Thorazine

Drugs and Medication

Psychotropic medications have their positive and negative aspects; nevertheless, I believe that each generation of psychotropic meds improves.

In the seventies, Ruby took Melarill and to this day, I am not sure how much it helped her. She still remained in bed all day laughing, crying and chain smoking. Maybe it left her without energy as she did not roam the streets like the other mentally ill folks in the neighborhood. She was our embarrassment kept behind closed doors. Over time, the medications she was prescribed changed but each one of course has its side effects that can affect the individual physically and/or mentally.

Prescribing psychotropics can be a tricky business as it affects individuals differently especially if you are prescribed more than one medication. Sometimes the mix is beneficial-i.e. decreases their symptoms and allows the consumer (patient) to function “better” even to the point of being able to fully participate in life. Other times, the consumer can have a bad reaction to the medication and/or the combination of medications prescribed. Sometimes, the consumer can end up in emergency and even to a psychiatric ward if the reaction is bad enough. This is why many consumers do not like to take their medications.

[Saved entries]
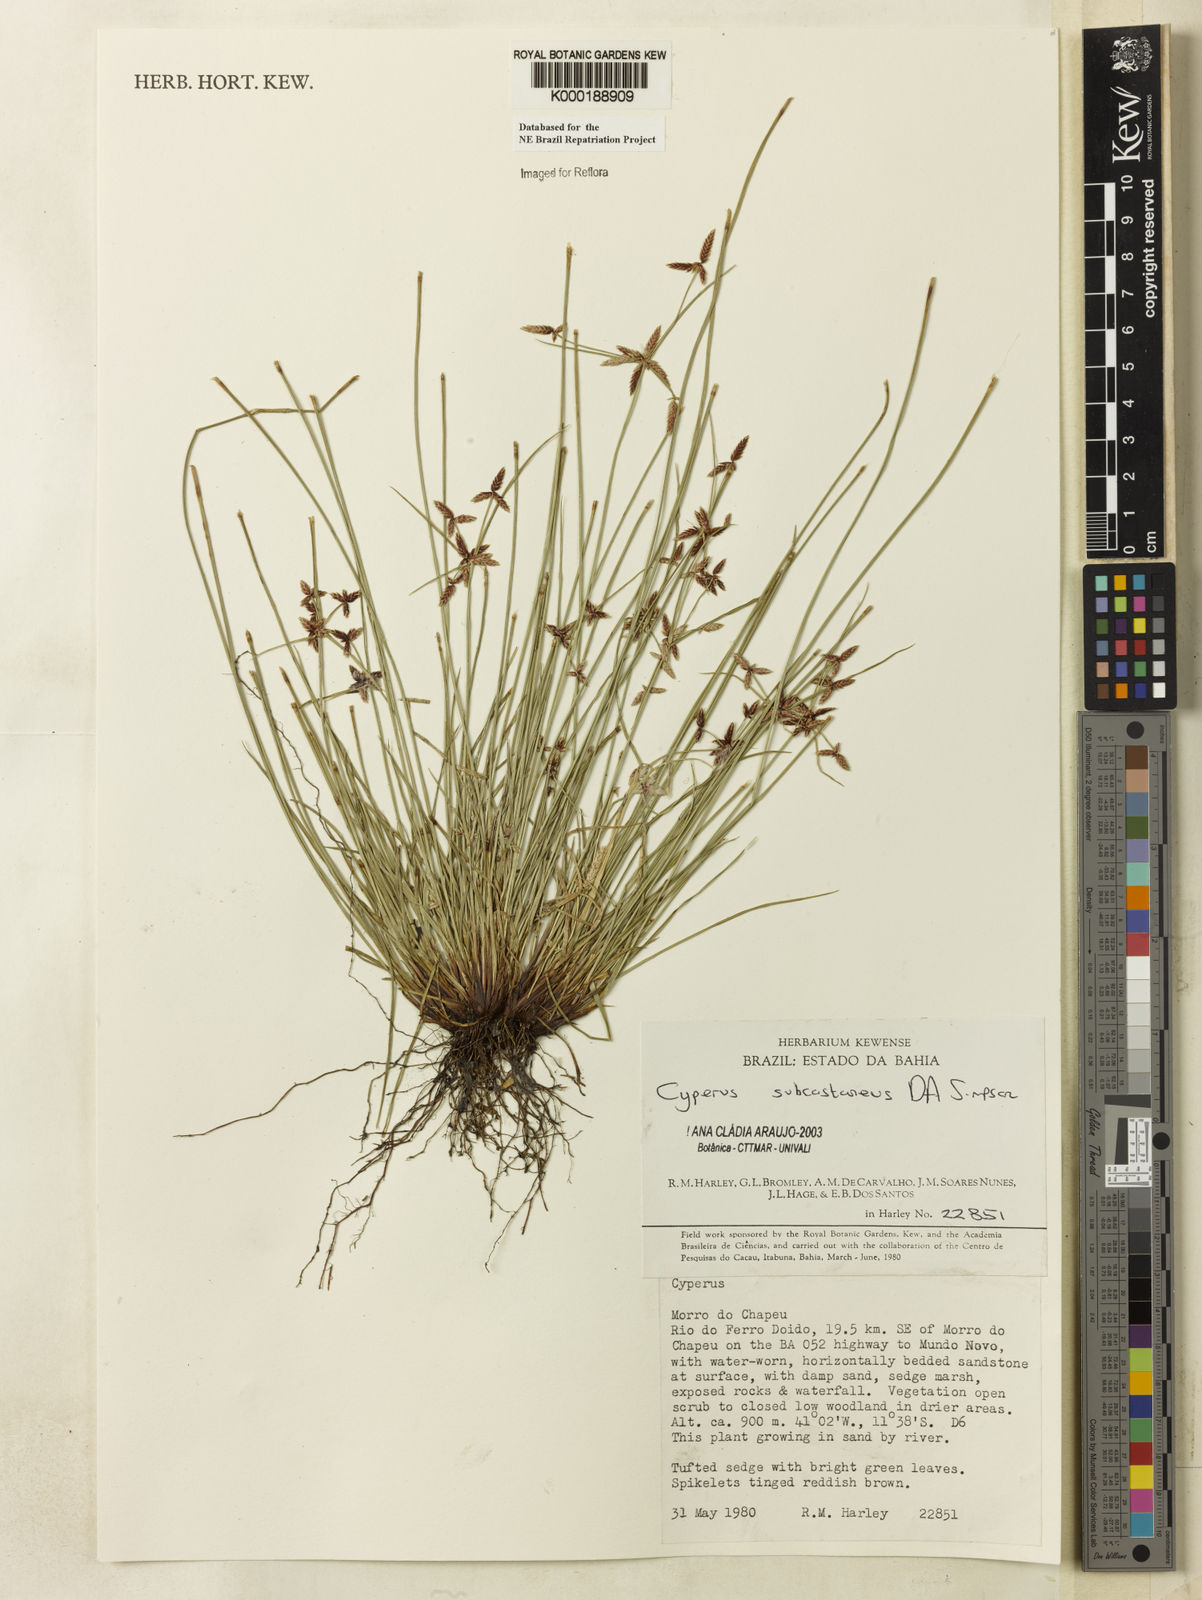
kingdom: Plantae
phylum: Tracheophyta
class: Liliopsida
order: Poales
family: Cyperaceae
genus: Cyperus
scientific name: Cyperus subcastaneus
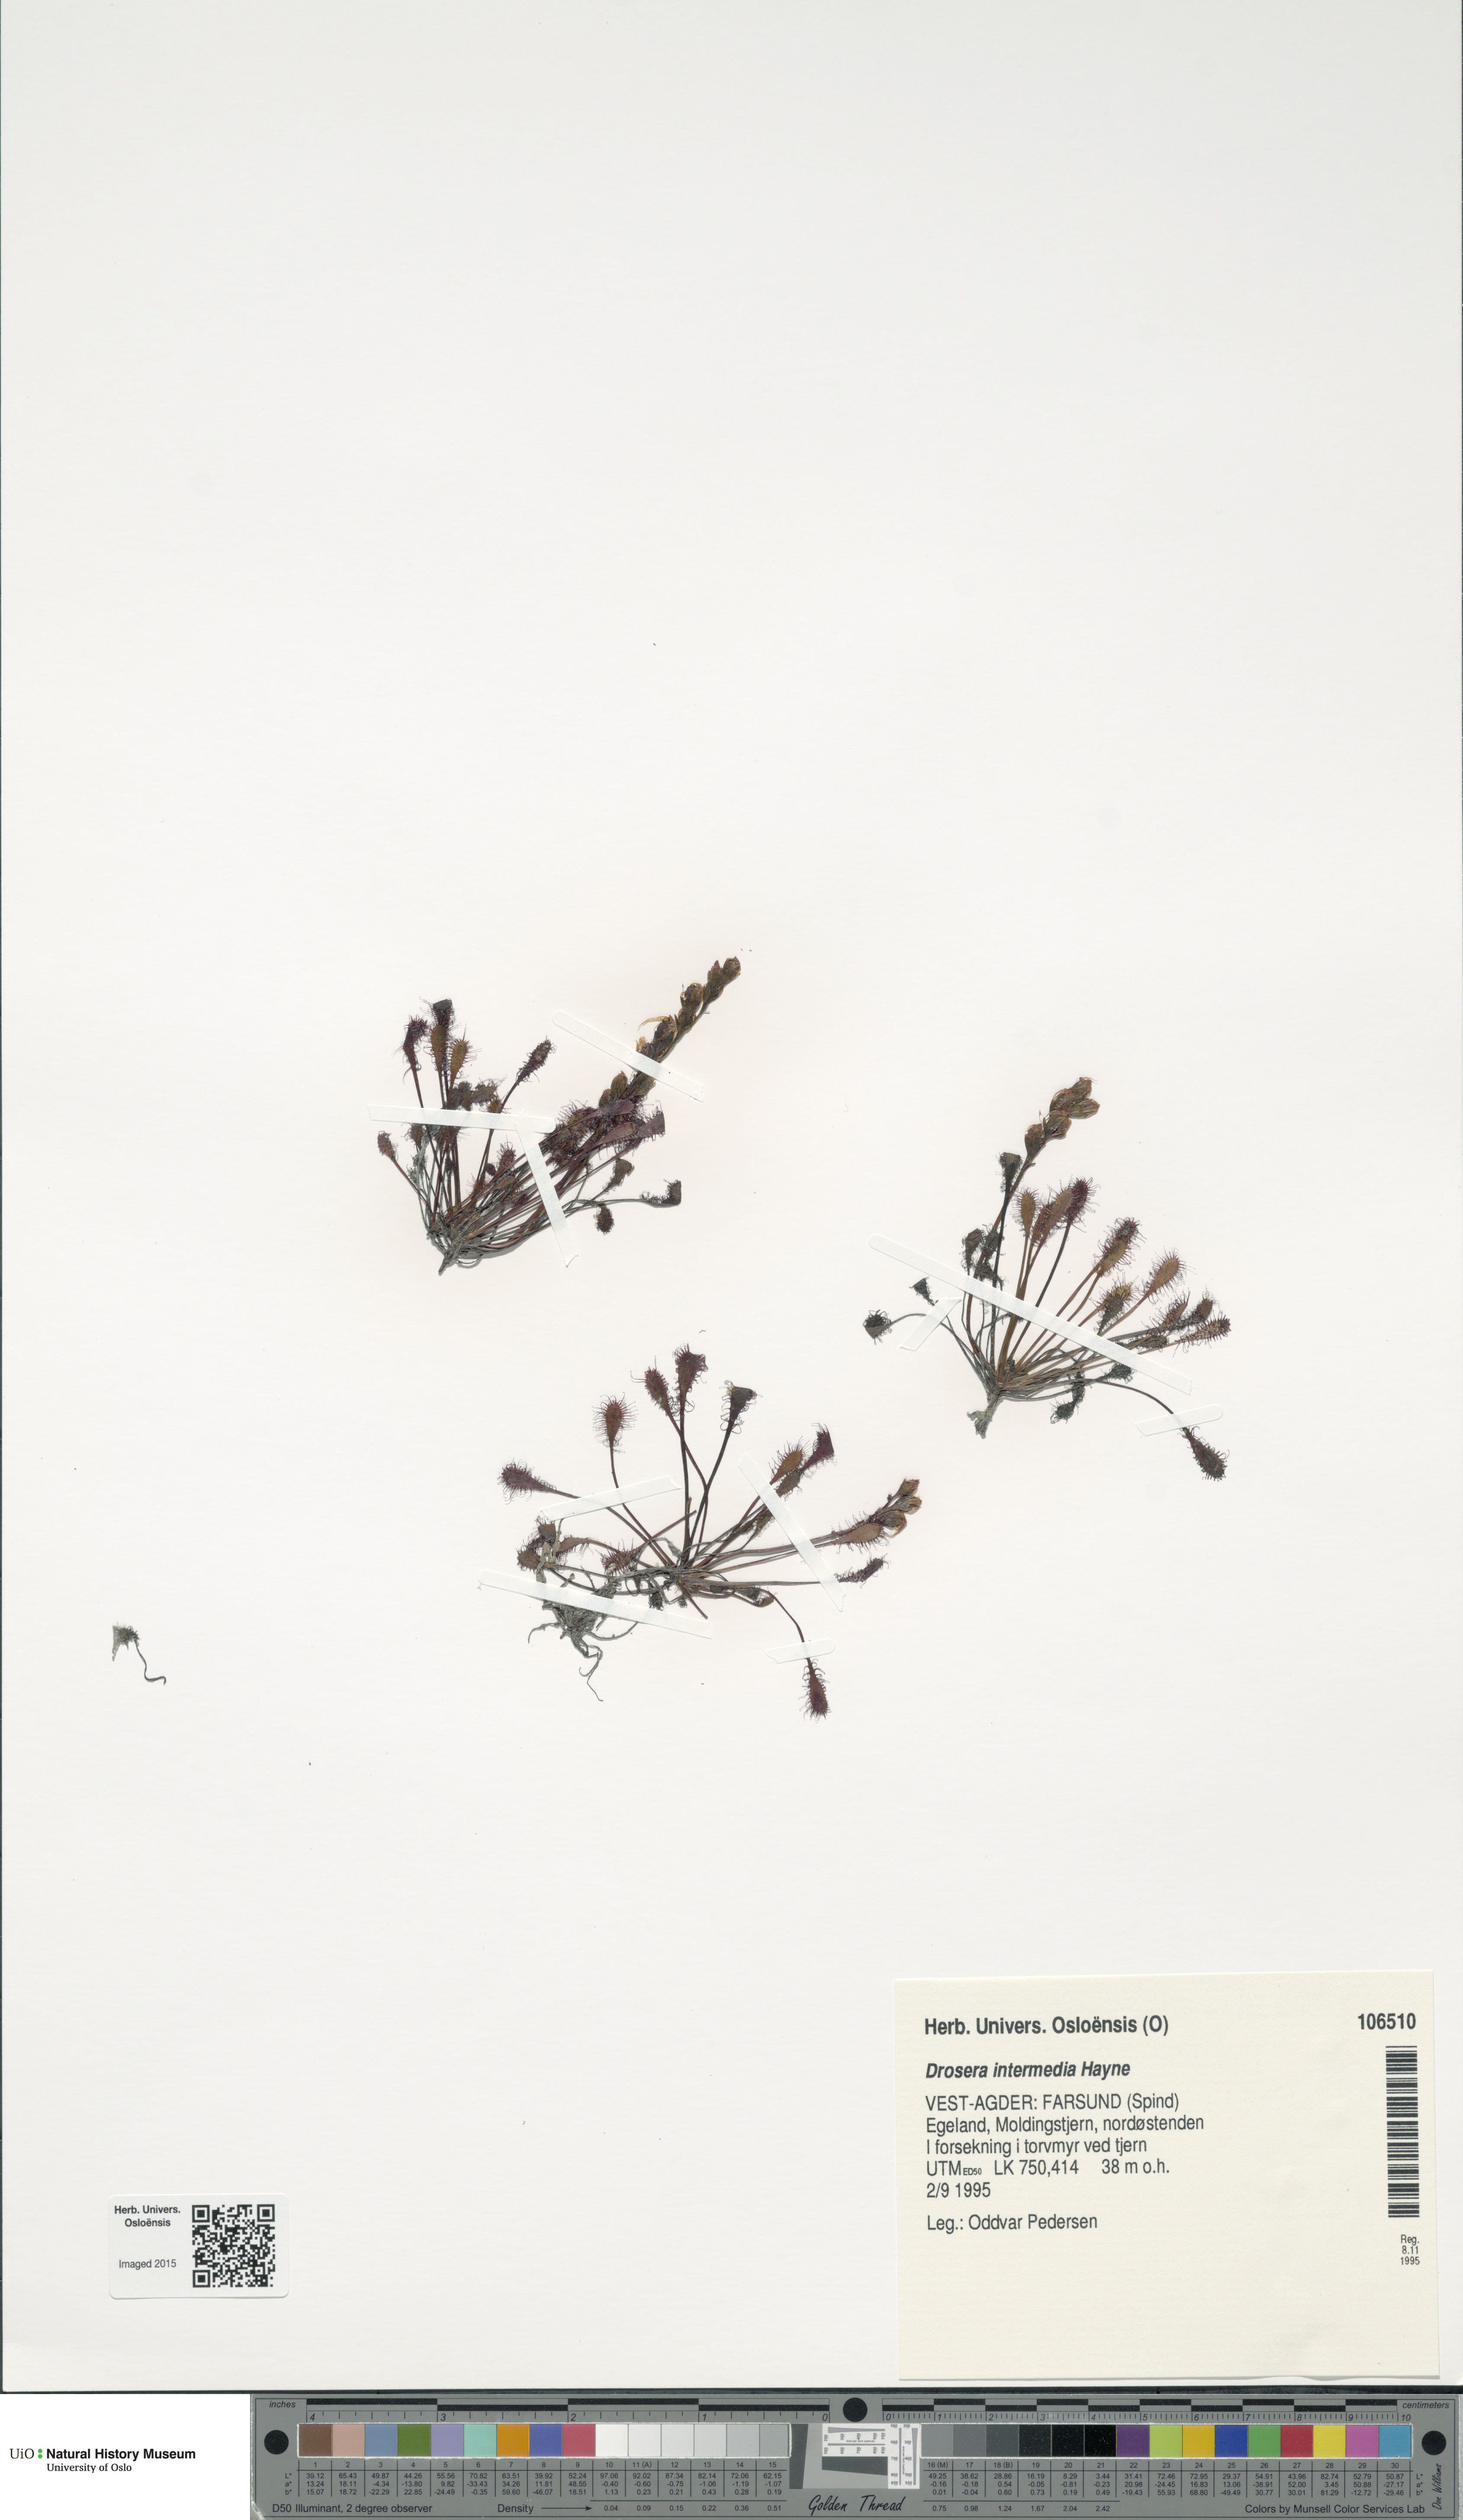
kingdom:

• [Required action A] In the Thorazine text, reproduce word for word the part that opens with the words containing "Drugs and Medication" and closes with "physically and/or mentally.".
• [Required action B] According to the Thorazine text, which medication did Ruby take in the seventies?

• [Reply A]
Drugs and Medication

Psychotropic medications have their positive and negative aspects; nevertheless, I believe that each generation of psychotropic meds improves.

In the seventies, Ruby took Melarill and to this day, I am not sure how much it helped her. She still remained in bed all day laughing, crying and chain smoking. Maybe it left her without energy as she did not roam the streets like the other mentally ill folks in the neighborhood. She was our embarrassment kept behind closed doors. Over time, the medications she was prescribed changed but each one of course has its side effects that can affect the individual physically and/or mentally.

• [Reply B] Melarill